The authors found that their dynamic asset allocation strategy outperformed an equal risk contribution strategy by 85 basis points per year. Risk-adjusted performance metrics, such as the Sharpe ratio and Calmar ratio, were also higher for the dynamic asset allocation strategy. The authors believe their findings illustrate how investors can use machine learning techniques to improve portfolio performance over the course of a business cycle.
A Backtesting Protocol in the Era of Machine Learning
Rob Arnott, Campbell R. Harvey, and Harry Markowitz, Journal of Economic Literature, November 21, 2018
Machine learning tools hold considerable promise for financial research, but like other quantitative applications in finance, there is a significant risk that researchers will misapply these tools. Often, machine learning strategies do not perform as advertised in the real world. As a result, the authors believe the time is right to reflect on the finance industry’s research process. They propose a seven-step research protocol to help researchers avoid common pitfalls, limit false discoveries, and identify winners when using machine learning tools, as well as traditional quantitative methods, to develop and back test investment strategies.
Advancements in data storage, processing power, and data analysis have made it more practical to apply machine learning techniques in financial research. Although machine learning represents a new and exciting area of quantitative finance, issues specific to financial data—limited data availability and noisy data—make it vulnerable to many of the same setbacks that have plagued traditional quantitative financial research methods for years, such as data mining. Moreover, the availability of open source software has reduced the barriers to entry to data analysis, increasing the potential for researchers to misapply advanced quantitative methods, such as machine learning, and produce investment strategies that fail to perform in live trading.
Given these considerations, the authors propose a comprehensive research protocol for quantitative finance.

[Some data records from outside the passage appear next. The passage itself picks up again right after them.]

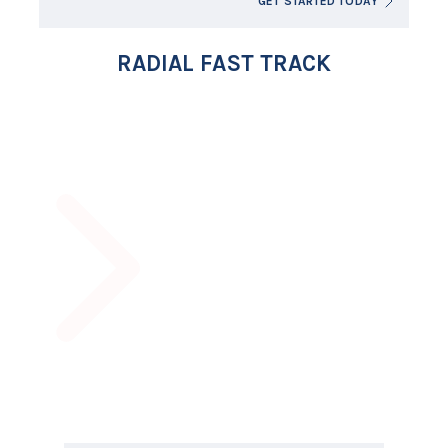
GET STARTED TODAY
RADIAL FAST TRACK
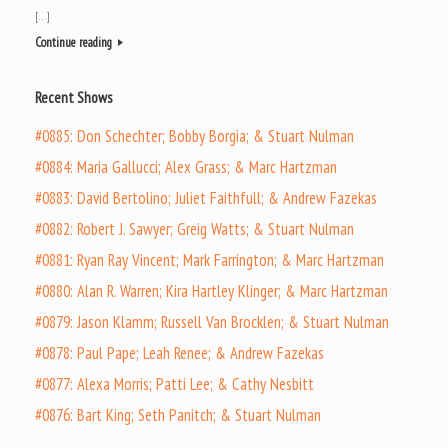
[…]
Continue reading
Recent Shows
#0885: Don Schechter; Bobby Borgia; & Stuart Nulman
#0884: Maria Gallucci; Alex Grass; & Marc Hartzman
#0883: David Bertolino; Juliet Faithfull; & Andrew Fazekas
#0882: Robert J. Sawyer; Greig Watts; & Stuart Nulman
#0881: Ryan Ray Vincent; Mark Farrington; & Marc Hartzman
#0880: Alan R. Warren; Kira Hartley Klinger; & Marc Hartzman
#0879: Jason Klamm; Russell Van Brocklen; & Stuart Nulman
#0878: Paul Pape; Leah Renee; & Andrew Fazekas
#0877: Alexa Morris; Patti Lee; & Cathy Nesbitt
#0876: Bart King; Seth Panitch; & Stuart Nulman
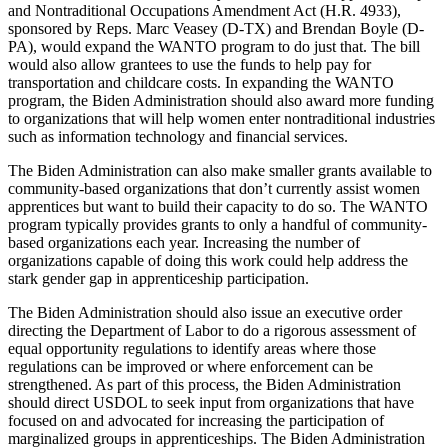
and Nontraditional Occupations Amendment Act (H.R. 4933),
sponsored by Reps. Marc Veasey (D-TX) and Brendan Boyle (D-
PA), would expand the WANTO program to do just that. The bill
would also allow grantees to use the funds to help pay for
transportation and childcare costs. In expanding the WANTO
program, the Biden Administration should also award more funding
to organizations that will help women enter nontraditional industries
such as information technology and financial services.
The Biden Administration can also make smaller grants available to
community-based organizations that don’t currently assist women
apprentices but want to build their capacity to do so. The WANTO
program typically provides grants to only a handful of community-
based organizations each year. Increasing the number of
organizations capable of doing this work could help address the
stark gender gap in apprenticeship participation.
The Biden Administration should also issue an executive order
directing the Department of Labor to do a rigorous assessment of
equal opportunity regulations to identify areas where those
regulations can be improved or where enforcement can be
strengthened. As part of this process, the Biden Administration
should direct USDOL to seek input from organizations that have
focused on and advocated for increasing the participation of
marginalized groups in apprenticeships. The Biden Administration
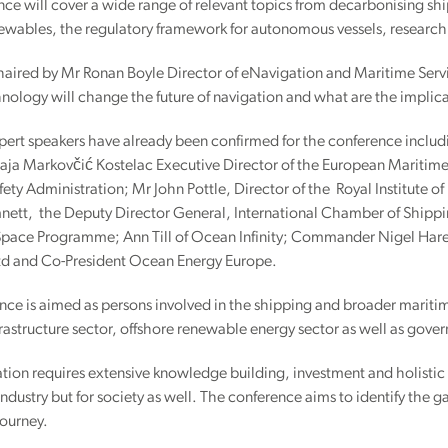
ce will cover a wide range of relevant topics from decarbonising shi
newables, the regulatory framework for autonomous vessels, researc
haired by Mr Ronan Boyle Director of eNavigation and Maritime Servic
ology will change the future of navigation and what are the implicati
xpert speakers have already been confirmed for the conference includ
aja Markovčić Kostelac Executive Director of the European Maritime
ety Administration; Mr John Pottle, Director of the Royal Institute
ett, the Deputy Director General, International Chamber of Shippi
Space Programme; Ann Till of Ocean Infinity; Commander Nigel Hare 
td and Co-President Ocean Energy Europe.
nce is aimed as persons involved in the shipping and broader marit
rastructure sector, offshore renewable energy sector as well as gove
ion requires extensive knowledge building, investment and holistic 
 industry but for society as well. The conference aims to identify the g
 journey.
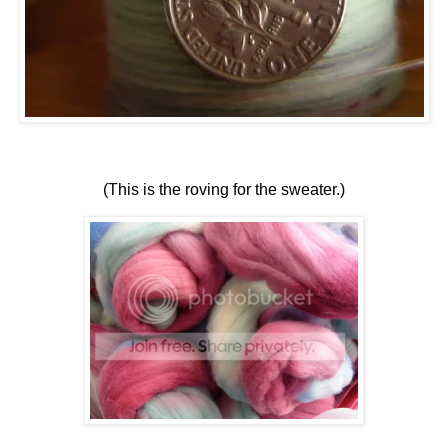
(This is the roving for the sweater.)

Their protocol includes seven key areas for consideration: (1) research motivation, (2) multiple testing and statistical methods, (3) sample choice and data, (4) cross-validation, (5) model dynamics, (6) model complexity, and (7) research culture. Each step serves a key role in the research process. For example, research motivated by an ex-ante hypothesis based on sound economic foundations will help limit data mining and increase the likelihood that the results of a model hold up in live trading. This is particularly important in machine learning, since the probability of a false positive remains high for strategies based on inputs with no economic logic, even after they are thoroughly cross-validated. Additionally, extensive cross validation can add a degree of complexity to a model. The in-sample results might improve because of the additional complexity, but the live trading results could disappoint if the model suffers from overfitting, especially if it is not based on sound economic theory.
Machine learning techniques have the potential to uncover new, more complex relationships within finance, but investment strategies based on these techniques are still susceptible to data mining and overfitting. A protocol is a simple step that can help minimize the number of false positives without eliminating the possibility of identifying successful strategies altogether. Ultimately, the authors believe their seven-step research protocol should help investment managers identify more investment strategies that are successful in live trading.